### Stored items
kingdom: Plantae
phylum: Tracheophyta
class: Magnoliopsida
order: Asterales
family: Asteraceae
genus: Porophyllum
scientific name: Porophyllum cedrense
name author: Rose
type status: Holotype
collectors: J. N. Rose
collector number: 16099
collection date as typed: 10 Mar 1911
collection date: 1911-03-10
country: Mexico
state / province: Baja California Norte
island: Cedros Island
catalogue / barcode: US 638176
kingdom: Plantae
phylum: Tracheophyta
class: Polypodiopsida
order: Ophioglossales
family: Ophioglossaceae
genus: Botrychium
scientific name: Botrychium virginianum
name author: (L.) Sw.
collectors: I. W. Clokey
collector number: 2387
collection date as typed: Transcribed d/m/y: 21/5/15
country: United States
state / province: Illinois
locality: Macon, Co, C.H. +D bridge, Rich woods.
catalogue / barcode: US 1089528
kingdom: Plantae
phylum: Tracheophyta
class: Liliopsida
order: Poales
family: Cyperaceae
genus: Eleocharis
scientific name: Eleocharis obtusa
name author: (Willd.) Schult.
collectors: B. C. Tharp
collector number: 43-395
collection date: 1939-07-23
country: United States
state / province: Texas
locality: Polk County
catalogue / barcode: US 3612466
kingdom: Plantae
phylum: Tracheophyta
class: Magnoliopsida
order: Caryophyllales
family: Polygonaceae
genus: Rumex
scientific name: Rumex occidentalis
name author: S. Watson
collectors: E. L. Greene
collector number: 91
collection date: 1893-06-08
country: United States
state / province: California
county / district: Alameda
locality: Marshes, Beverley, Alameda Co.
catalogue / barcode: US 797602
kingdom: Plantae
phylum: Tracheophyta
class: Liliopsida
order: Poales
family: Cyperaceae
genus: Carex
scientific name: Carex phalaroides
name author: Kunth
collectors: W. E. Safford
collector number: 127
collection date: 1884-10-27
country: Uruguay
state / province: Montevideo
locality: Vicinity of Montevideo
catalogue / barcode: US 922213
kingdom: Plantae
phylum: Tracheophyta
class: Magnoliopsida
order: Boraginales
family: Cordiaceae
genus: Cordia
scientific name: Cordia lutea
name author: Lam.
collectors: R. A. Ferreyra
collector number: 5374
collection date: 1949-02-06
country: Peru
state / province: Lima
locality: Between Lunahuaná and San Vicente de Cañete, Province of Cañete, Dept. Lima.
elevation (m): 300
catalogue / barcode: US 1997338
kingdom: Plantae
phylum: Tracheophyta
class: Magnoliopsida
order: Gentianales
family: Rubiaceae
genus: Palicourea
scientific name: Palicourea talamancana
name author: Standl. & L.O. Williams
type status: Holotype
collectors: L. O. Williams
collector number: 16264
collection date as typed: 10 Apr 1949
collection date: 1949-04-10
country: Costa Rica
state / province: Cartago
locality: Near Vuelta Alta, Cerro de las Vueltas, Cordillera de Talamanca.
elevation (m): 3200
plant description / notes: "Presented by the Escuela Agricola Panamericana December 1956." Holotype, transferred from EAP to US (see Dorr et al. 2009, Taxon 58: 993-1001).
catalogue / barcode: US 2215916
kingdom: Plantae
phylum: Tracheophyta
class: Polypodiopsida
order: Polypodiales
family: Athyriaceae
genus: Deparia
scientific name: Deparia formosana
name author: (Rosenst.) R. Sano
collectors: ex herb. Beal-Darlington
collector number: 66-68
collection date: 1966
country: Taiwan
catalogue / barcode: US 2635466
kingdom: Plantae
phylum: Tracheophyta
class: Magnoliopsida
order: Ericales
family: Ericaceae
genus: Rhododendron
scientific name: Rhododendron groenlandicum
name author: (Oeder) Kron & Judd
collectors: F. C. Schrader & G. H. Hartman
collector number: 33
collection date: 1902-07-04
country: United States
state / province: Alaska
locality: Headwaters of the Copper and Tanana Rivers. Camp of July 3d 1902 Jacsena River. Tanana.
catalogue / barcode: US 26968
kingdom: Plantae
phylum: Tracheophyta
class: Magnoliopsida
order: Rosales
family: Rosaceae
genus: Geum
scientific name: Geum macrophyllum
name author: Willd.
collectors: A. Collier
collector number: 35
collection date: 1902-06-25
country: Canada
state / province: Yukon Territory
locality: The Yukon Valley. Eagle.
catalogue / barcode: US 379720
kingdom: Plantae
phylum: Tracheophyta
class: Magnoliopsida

### What is asked
Retype all of the data above, line for line, without changing anything.

### Expected answer
kingdom: Plantae
phylum: Tracheophyta
class: Magnoliopsida
order: Asterales
family: Asteraceae
genus: Porophyllum
scientific name: Porophyllum cedrense
name author: Rose
type status: Holotype
collectors: J. N. Rose
collector number: 16099
collection date as typed: 10 Mar 1911
collection date: 1911-03-10
country: Mexico
state / province: Baja California Norte
island: Cedros Island
catalogue / barcode: US 638176
kingdom: Plantae
phylum: Tracheophyta
class: Polypodiopsida
order: Ophioglossales
family: Ophioglossaceae
genus: Botrychium
scientific name: Botrychium virginianum
name author: (L.) Sw.
collectors: I. W. Clokey
collector number: 2387
collection date as typed: Transcribed d/m/y: 21/5/15
country: United States
state / province: Illinois
locality: Macon, Co, C.H. +D bridge, Rich woods.
catalogue / barcode: US 1089528
kingdom: Plantae
phylum: Tracheophyta
class: Liliopsida
order: Poales
family: Cyperaceae
genus: Eleocharis
scientific name: Eleocharis obtusa
name author: (Willd.) Schult.
collectors: B. C. Tharp
collector number: 43-395
collection date: 1939-07-23
country: United States
state / province: Texas
locality: Polk County
catalogue / barcode: US 3612466
kingdom: Plantae
phylum: Tracheophyta
class: Magnoliopsida
order: Caryophyllales
family: Polygonaceae
genus: Rumex
scientific name: Rumex occidentalis
name author: S. Watson
collectors: E. L. Greene
collector number: 91
collection date: 1893-06-08
country: United States
state / province: California
county / district: Alameda
locality: Marshes, Beverley, Alameda Co.
catalogue / barcode: US 797602
kingdom: Plantae
phylum: Tracheophyta
class: Liliopsida
order: Poales
family: Cyperaceae
genus: Carex
scientific name: Carex phalaroides
name author: Kunth
collectors: W. E. Safford
collector number: 127
collection date: 1884-10-27
country: Uruguay
state / province: Montevideo
locality: Vicinity of Montevideo
catalogue / barcode: US 922213
kingdom: Plantae
phylum: Tracheophyta
class: Magnoliopsida
order: Boraginales
family: Cordiaceae
genus: Cordia
scientific name: Cordia lutea
name author: Lam.
collectors: R. A. Ferreyra
collector number: 5374
collection date: 1949-02-06
country: Peru
state / province: Lima
locality: Between Lunahuaná and San Vicente de Cañete, Province of Cañete, Dept. Lima.
elevation (m): 300
catalogue / barcode: US 1997338
kingdom: Plantae
phylum: Tracheophyta
class: Magnoliopsida
order: Gentianales
family: Rubiaceae
genus: Palicourea
scientific name: Palicourea talamancana
name author: Standl. & L.O. Williams
type status: Holotype
collectors: L. O. Williams
collector number: 16264
collection date as typed: 10 Apr 1949
collection date: 1949-04-10
country: Costa Rica
state / province: Cartago
locality: Near Vuelta Alta, Cerro de las Vueltas, Cordillera de Talamanca.
elevation (m): 3200
plant description / notes: "Presented by the Escuela Agricola Panamericana December 1956." Holotype, transferred from EAP to US (see Dorr et al. 2009, Taxon 58: 993-1001).
catalogue / barcode: US 2215916
kingdom: Plantae
phylum: Tracheophyta
class: Polypodiopsida
order: Polypodiales
family: Athyriaceae
genus: Deparia
scientific name: Deparia formosana
name author: (Rosenst.) R. Sano
collectors: ex herb. Beal-Darlington
collector number: 66-68
collection date: 1966
country: Taiwan
catalogue / barcode: US 2635466
kingdom: Plantae
phylum: Tracheophyta
class: Magnoliopsida
order: Ericales
family: Ericaceae
genus: Rhododendron
scientific name: Rhododendron groenlandicum
name author: (Oeder) Kron & Judd
collectors: F. C. Schrader & G. H. Hartman
collector number: 33
collection date: 1902-07-04
country: United States
state / province: Alaska
locality: Headwaters of the Copper and Tanana Rivers. Camp of July 3d 1902 Jacsena River. Tanana.
catalogue / barcode: US 26968
kingdom: Plantae
phylum: Tracheophyta
class: Magnoliopsida
order: Rosales
family: Rosaceae
genus: Geum
scientific name: Geum macrophyllum
name author: Willd.
collectors: A. Collier
collector number: 35
collection date: 1902-06-25
country: Canada
state / province: Yukon Territory
locality: The Yukon Valley. Eagle.
catalogue / barcode: US 379720
kingdom: Plantae
phylum: Tracheophyta
class: Magnoliopsida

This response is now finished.